Thursday, April 26, 2018

Defiance


            I think it started when I was in high school. I would borrow the family station wagon for an evening with friends, detouring traffic. The first stop would be a place where there was road construction, complete with Detour signs and sawhorses with blinking lights. We would throw them into the back of the car and set them up again to detour traffic into the driveways of our friends. Funny, right! And what could go wrong? The entertainment came to an end when, within a week, we were chased (half-heartedly) by the local police, and at a Christmas party be asked by some parents if I wanted to put some blinking lights on the tree.

            I suspended this kind of activity when I was in college – too busy studying, playing sports, and I can’t remember what else. There was a good effort from some classmates when Walker Hall, a large neo-Gothic building, was being demolished to make way for the Robert Frost Library. Somebody, somehow, arranged the large stones into a replica of Stonehenge, though Professor Sale complained that it was not lined up properly for the Spring Equinox. And then there was the Chapel Dash, won by the person who could leave breakfast at Valentine Hall last and still make it on time to our required-but-non-religious chapel service. I rented a gorilla suit to harass the runners, but a bad case of poison ivy quashed my plans.

            I continued my efforts in this vein when teaching high school in Ann Arbor, though at this point I was in a position of authority. Students, led by Sarah, asked me to sponsor the Armadillo Club. We researched armadillos and gave presentations at our meetings. (They cross rivers by holding their breath while walking across the bottoms, and they may carry leprosy and are therefore useful in research.) We had a University of Michigan professor give a talk, and we watched a video of armadillo races. Kim designed t-shirts and stationary with our logo and motto: “Tough on the outside, tender on the inside.” Why armadillos? It was the 70s. The Armadillo Club, by school policy, had to have a Mission Statement. Our mission: To be the largest club in the school.

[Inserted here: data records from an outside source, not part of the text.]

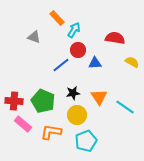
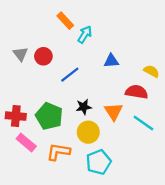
gray triangle: (34, 37) -> (20, 54), moved, turned 32
red semicircle: (115, 38) -> (137, 92), moved
red circle: (78, 50) -> (43, 56), moved
blue triangle: (95, 63) -> (111, 61), moved

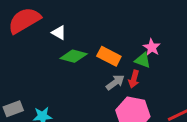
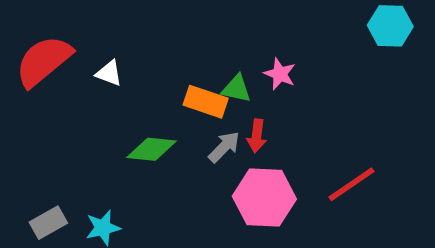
green diamond: (74, 56) -> (151, 149), moved
green triangle: (143, 60) -> (236, 89), moved

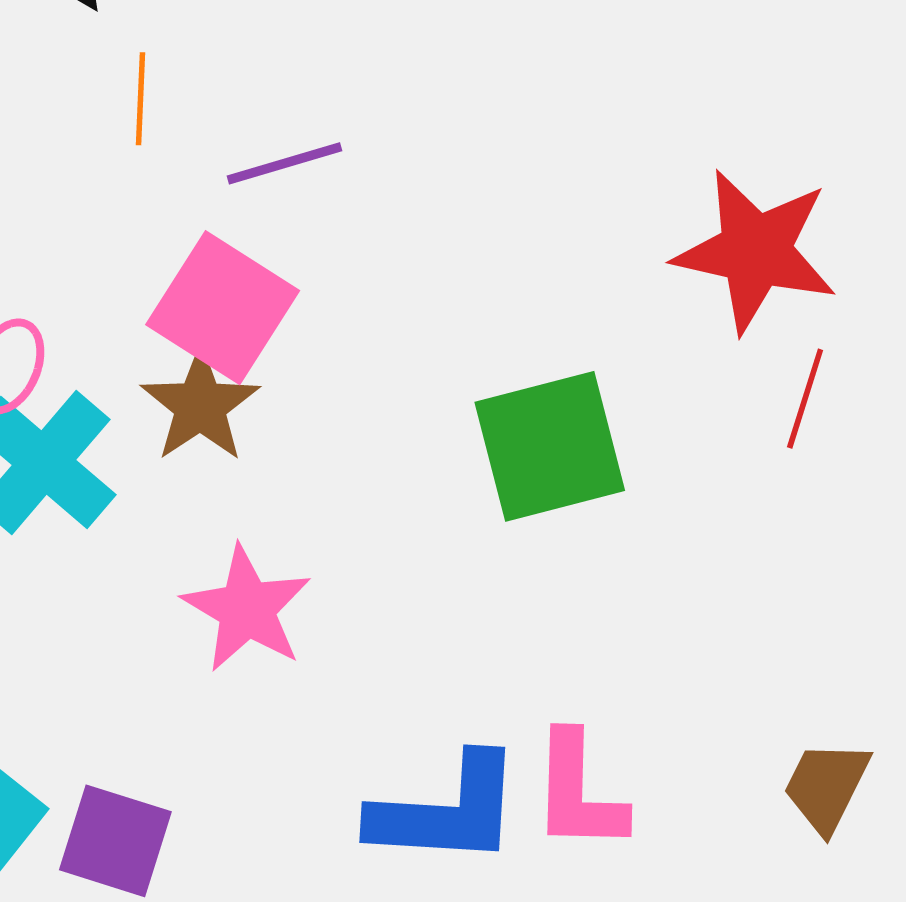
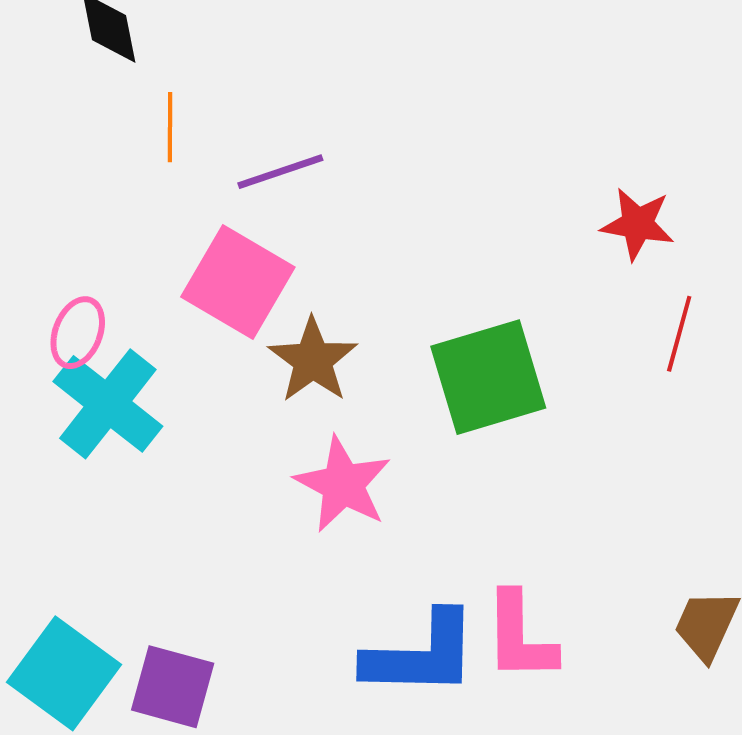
red star: (755, 251) -> (638, 224), size x0.6
brown star: (200, 406) -> (313, 360), moved
pink star: (247, 609) -> (343, 484), moved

We managed to defeat the Ski Club by declaring that every student in school was a member, and they had to petition us to leave the club. We knew we achieved our goal when we pretty much emptied the school for the outdoor yearbook photo. The Armadillo Club ended after one year when Sarah graduated.

            A couple of years later some students and I started the Apathy Club. I’d heard colleagues complain that high school seniors were apathetic. One of our rules – our only rule, come to think of it – was that if you came to an Apathy Club meeting, you were kicked out of the club. Our idea for the yearbook photo was a shot of an empty room, but the photographer lost interest and didn’t show up. The Apathy Club did not last very long.

            The A.P. Pep Rally, however, had a run of 5 or 6 years. Huron High School had a lot of students take and do well on Advanced Placement Exams, so I thought we should celebrate our efforts with a pep rally, mocking the football pep rallies. Instead of a marching band we had a girl with a violin and a guy with a flute. Isabel, our A.P. French teacher, held forth with great enthusiasm in a language few could understand. A girl recited pi from memory for a minute or so. A chorus of A.P. Chemistry students chanted Avogadro’s Number. I led a cheer encouraging students to “Think Good!” A parent complained to our Principal that one of the school’s teachers was using incorrect grammar. Our Assistant Principal suggested to the A.P. leadership that the Pep Rally might explain why Huron High School did so well on the tests. 

            What’s the point? A large part of the pleasure, I confess, derives from being on the inside of the joke. This gives me a feeling of power, perhaps missing in what passes for my Real Life. But there is more to it than that.

            It’s is a form of theater. In my first year of teaching, I was assigned to teach “drama,” and to me that meant giving students and awareness and appreciation of audience – just as it is with any writing. So I assigned them to perform “happenings,” improvised street dramas that, for my students, involved such things as clown suit, a pig on a leash, and a telephone cord connected to a girl’s navel. (My Principal’s response after a newspaper photo: “Very creative. Don’t do it again.”) My efforts were a lot like happenings. I was creating a form of theater as distinct from the Real Life going on around me. And in that theater, I was a character as well as author.

            Real Life these days involves cancer, aging and mortality. In the face of that, Kim and I are staging a drama, or at least a happening, that involves building our home on the lake, planning for our life there, signing up to do a butterfly survey, and taking an Audubon trip to the Upper Peninsula to photograph warblers. We like the element of defiance involved. Yesterday Kim asked how my balance is, thinking we should probably get a paddleboard for our summer fun, and we are talking about the rocks we will move to create a courtyard. And the audience for this drama? I suppose this blog creates an audience of sorts, but our real audience is ourselves as we watch ourselves appreciate each day. And the awareness of looming Real Life makes the drama, and the defiance, even sweeter.


1 comment:

  1. I was about to say this was your funniest yet. Then I got to the end and it became bitter-sweet. Hope you two have many more adventures together.